Mi visión se estrecha. Veo manos que no existen tirando de mí. Siento el mundo inclinarse. Pienso en mis padres, en su olor a jabón barato, en la risa de mi hermano que ya se fue. Pienso en todo lo que me ata al aquí. Y sin embargo, la oscuridad es entretenida: promete que el dolor se detiene si dejo de luchar.

Justo cuando el aire parece a punto de cerrarse, una corriente de luz —mínima, casi burlona— corta la garganta del conjuro. El peso sobre mi cuello se aligera. El hombre muerto se tambalea como si le hubieran arrancado un músculo esencial. La voz que canturreaba se rompe en mil fragmentos.

La cortina cae. El hombre cae hacia atrás con un sonido húmedo. Respira, pero su respiración ya no es humana: es un eco de algo que ha sido poseído y expulsado a la vez. Sus ojos me miran, y en ellos hay una súplica ahogada, una conciencia que me pide perdón por usar su cuerpo como puente.

Una sombra más allá de la cortina se retira como una lengua de humo. Y entonces lo siento: una presencia que no viene del hombre ni de la cortina. Algo más antiguo, más deliberado.

El aire se vacía de flores muertas para llenarse de ceniza. En la puerta aparece una figura con la calma de quien viene a cobrar cuentas. Alto. Elegante. Su traje negro absorbe la luz como si fuera la verdad misma negándose a reflejarse. Sus ojos —profundos, como brasas apagadas— me atraviesan.

Lucian.

No hay anuncio. Mi alma lo reconoce como se reconoce el abismo.
—Ruze —su voz es un terciopelo cortante—. No tienes por qué seguir sufriendo. Ven… déjate ir.

Sus palabras se arman con miel. Detrás de la caricia hay hambre. Detrás de la promesa, un vacío dispuesto a tragarse todo lo que tengo. Las sombras que dejó el conjuro se inclinan hacia él, como si fueran cortesanos ante su señor.

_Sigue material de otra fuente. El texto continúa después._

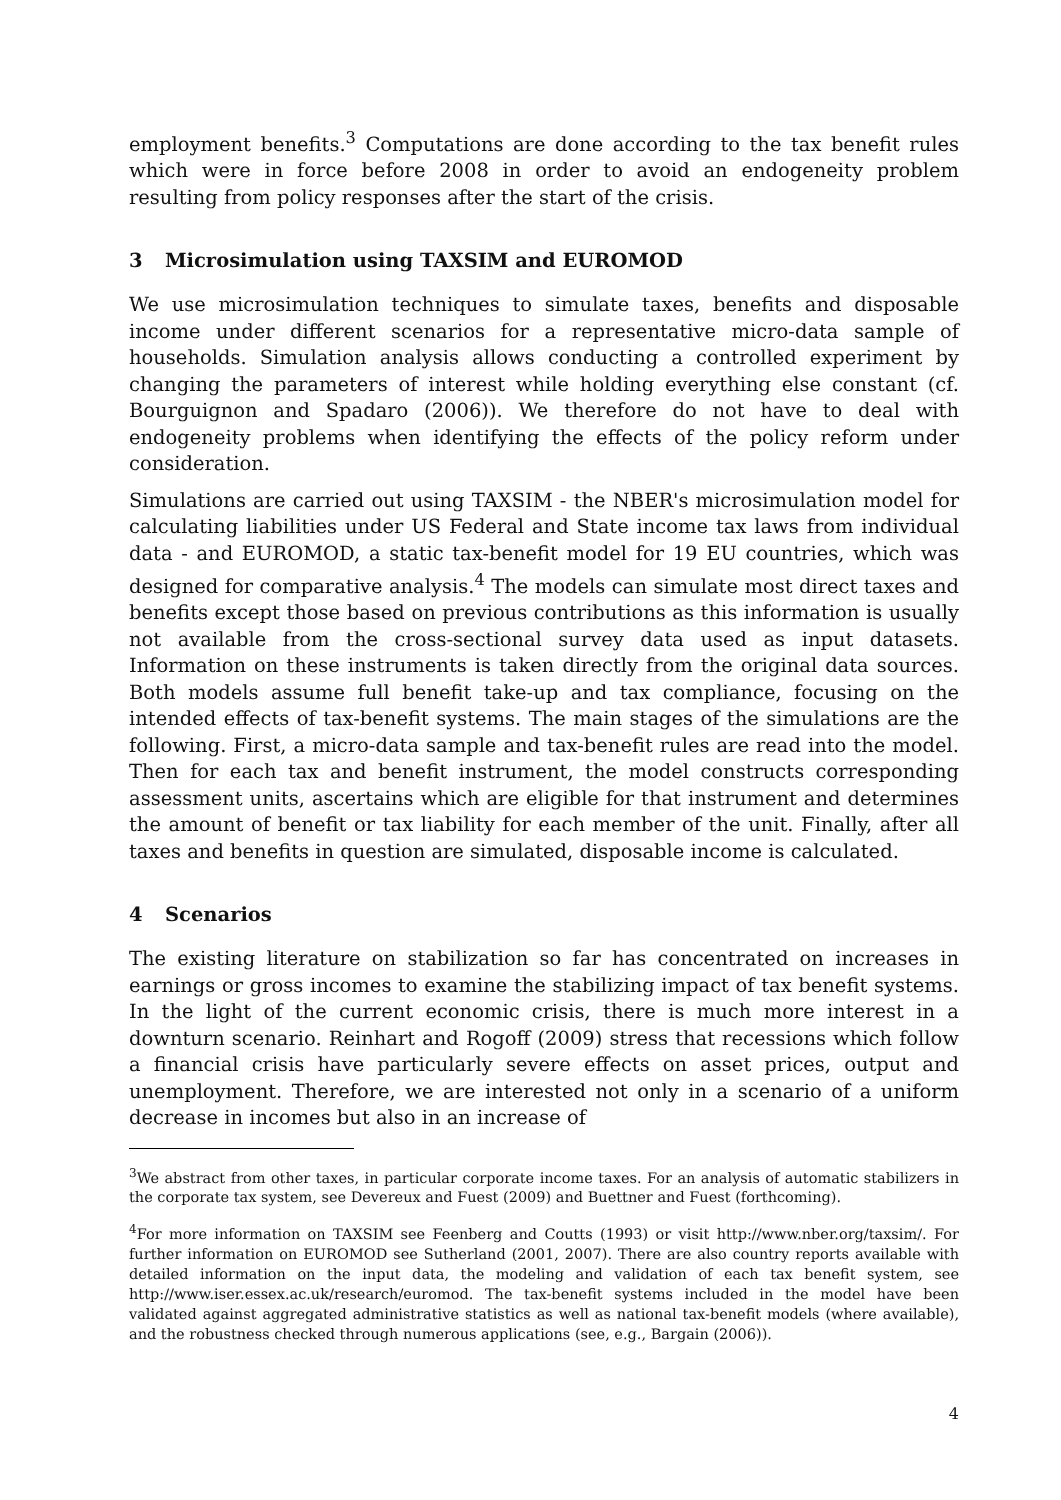employment benefits.<sup>3</sup> Computations are done according to the tax benefit rules which were in force before 2008 in order to avoid an endogeneity problem resulting from policy responses after the start of the crisis.
3 Microsimulation using TAXSIM and EUROMOD
We use microsimulation techniques to simulate taxes, benefits and disposable income under different scenarios for a representative micro-data sample of households. Simulation analysis allows conducting a controlled experiment by changing the parameters of interest while holding everything else constant (cf. Bourguignon and Spadaro (2006)). We therefore do not have to deal with endogeneity problems when identifying the effects of the policy reform under consideration.
Simulations are carried out using TAXSIM - the NBER's microsimulation model for calculating liabilities under US Federal and State income tax laws from individual data - and EUROMOD, a static tax-benefit model for 19 EU countries, which was designed for comparative analysis.<sup>4</sup> The models can simulate most direct taxes and benefits except those based on previous contributions as this information is usually not available from the cross-sectional survey data used as input datasets. Information on these instruments is taken directly from the original data sources. Both models assume full benefit take-up and tax compliance, focusing on the intended effects of tax-benefit systems. The main stages of the simulations are the following. First, a micro-data sample and tax-benefit rules are read into the model. Then for each tax and benefit instrument, the model constructs corresponding assessment units, ascertains which are eligible for that instrument and determines the amount of benefit or tax liability for each member of the unit. Finally, after all taxes and benefits in question are simulated, disposable income is calculated.
4 Scenarios
The existing literature on stabilization so far has concentrated on increases in earnings or gross incomes to examine the stabilizing impact of tax benefit systems. In the light of the current economic crisis, there is much more interest in a downturn scenario. Reinhart and Rogoff (2009) stress that recessions which follow a financial crisis have particularly severe effects on asset prices, output and unemployment. Therefore, we are interested not only in a scenario of a uniform decrease in incomes but also in an increase of
<sup>3</sup> We abstract from other taxes, in particular corporate income taxes. For an analysis of automatic stabilizers in the corporate tax system, see Devereux and Fuest (2009) and Buettner and Fuest (forthcoming).
<sup>4</sup> For more information on TAXSIM see Feenberg and Coutts (1993) or visit http://www.nber.org/taxsim/. For further information on EUROMOD see Sutherland (2001, 2007). There are also country reports available with detailed information on the input data, the modeling and validation of each tax benefit system, see http://www.iser.essex.ac.uk/research/euromod. The tax-benefit systems included in the model have been validated against aggregated administrative statistics as well as national tax-benefit models (where available), and the robustness checked through numerous applications (see, e.g., Bargain (2006)).
4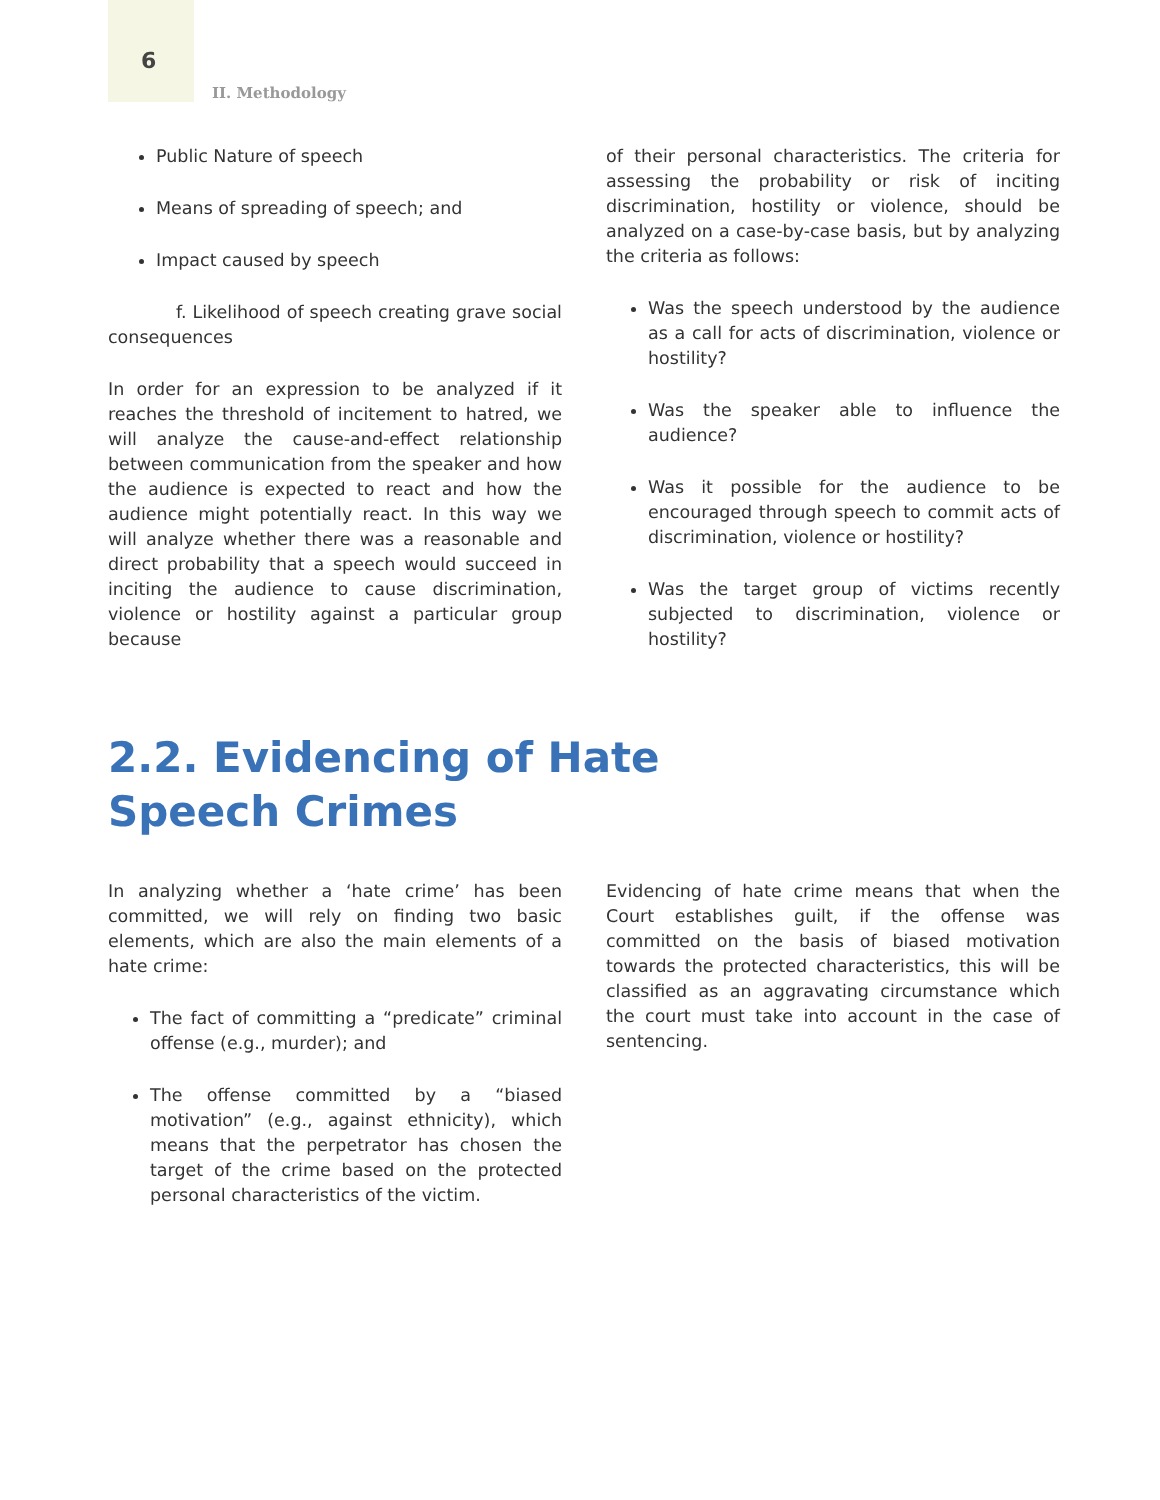6
II. Methodology
Public Nature of speech
Means of spreading of speech; and
Impact caused by speech
f. Likelihood of speech creating grave social consequences
In order for an expression to be analyzed if it reaches the threshold of incitement to hatred, we will analyze the cause-and-effect relationship between communication from the speaker and how the audience is expected to react and how the audience might potentially react. In this way we will analyze whether there was a reasonable and direct probability that a speech would succeed in inciting the audience to cause discrimination, violence or hostility against a particular group because
of their personal characteristics. The criteria for assessing the probability or risk of inciting discrimination, hostility or violence, should be analyzed on a case-by-case basis, but by analyzing the criteria as follows:
Was the speech understood by the audience as a call for acts of discrimination, violence or hostility?
Was the speaker able to influence the audience?
Was it possible for the audience to be encouraged through speech to commit acts of discrimination, violence or hostility?
Was the target group of victims recently subjected to discrimination, violence or hostility?
2.2. Evidencing of Hate Speech Crimes
In analyzing whether a ‘hate crime’ has been committed, we will rely on finding two basic elements, which are also the main elements of a hate crime:
The fact of committing a “predicate” criminal offense (e.g., murder); and
The offense committed by a “biased motivation” (e.g., against ethnicity), which means that the perpetrator has chosen the target of the crime based on the protected personal characteristics of the victim.
Evidencing of hate crime means that when the Court establishes guilt, if the offense was committed on the basis of biased motivation towards the protected characteristics, this will be classified as an aggravating circumstance which the court must take into account in the case of sentencing.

El crucifijo en la pared vibra con un espasmo mecánico. Las luces titilan con fatiga. La habitación se curva y el techo parece alejarse hasta convertirse en cielo hostil. Mis manos tiemblan y me duelen, pero algo dentro de mí se aferra a la memoria de unas manos que me sostuvieron, a la voz de mi madre pidiendo al cielo por mí.

—Todavía no —murmuro, aunque la palabra me cuesta sangre.

Lucian sonríe. La sonrisa no es humana; es un gesto aprendido para engañar cuerpos que alguna vez fueron de carne. Donde pisa, la sombra se derrama como tinta en agua. Del fondo de esa sombra salen susurros: nombres, promesas de olvido, juramentos de descanso. Prometen que no volveré a sentir.

Mis lágrimas se calientan y caen. El cáncer advirtió mi cuerpo de mil maneras, y ahora el mundo me ofrece un final pulido en bandeja. Mi alma está cansada. Quisiera rendirme. Quisiera que el dolor acabe.

Pero el amor me sostiene como un nudo en la garganta. El recuerdo de la mano de mi padre, la frase de mi madre, la risa de mi hermano que fue la única luz que conocí… algo pequeño pero feroz pulsa dentro de mí. No me dejará ir sin pelear.

Lucian inclina la cabeza, como quien observa una flor rara.
—¿Por qué resistes, niña humana? —su voz se convierte en coro, la mezcla de muchas bocas que hablan en una misma lengua—. Nadie puede salvarte de ti misma.